RK: Measure A is written as a general tax, which means the money flows into the county’s general fund with no binding guarantee it will be spent on healthcare or the services being promoted. Unlike some local measures, Measure A does not establish an independent oversight board. The Board of Supervisors will decide annually how the funds are used, so taxpayers must simply trust county leaders’ promises.
ON: On the other hand, if the money does go to public health, could Measure A run the risk of precluding state funding?
RK: When California allocates money to counties, it looks at need and available resources. If Santa Clara County creates its own dedicated revenue stream through Measure A, Sacramento may very well treat that as a reason to direct state funds elsewhere.
California has a long track record of shifting costs to counties that show they can raise their own money. So, the danger is that Santa Clara taxpayers could be paying $330 million a year in new sales taxes without seeing any real net increase in healthcare funding. It becomes a local bailout for state and federal budget cuts.
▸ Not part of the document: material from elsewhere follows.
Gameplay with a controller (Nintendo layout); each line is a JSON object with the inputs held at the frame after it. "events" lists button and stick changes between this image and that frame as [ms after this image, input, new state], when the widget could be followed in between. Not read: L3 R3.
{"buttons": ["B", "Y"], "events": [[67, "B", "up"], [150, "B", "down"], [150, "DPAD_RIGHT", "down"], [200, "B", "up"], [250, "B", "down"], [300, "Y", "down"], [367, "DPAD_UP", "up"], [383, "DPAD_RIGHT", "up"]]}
ON: But at least it’s a temporary tax, designed to raise $1.65 billion over 5 years for healthcare, or even if it goes somewhere else, it’s a known quantity, it ends after 5 years right?
RK: Don’t believe the “temporary” label. In Santa Clara County, taxes sold as temporary become permanent all too frequently. For example, the 1994 library parcel tax and the 1996 half-cent sales tax were both extended long after their original promises.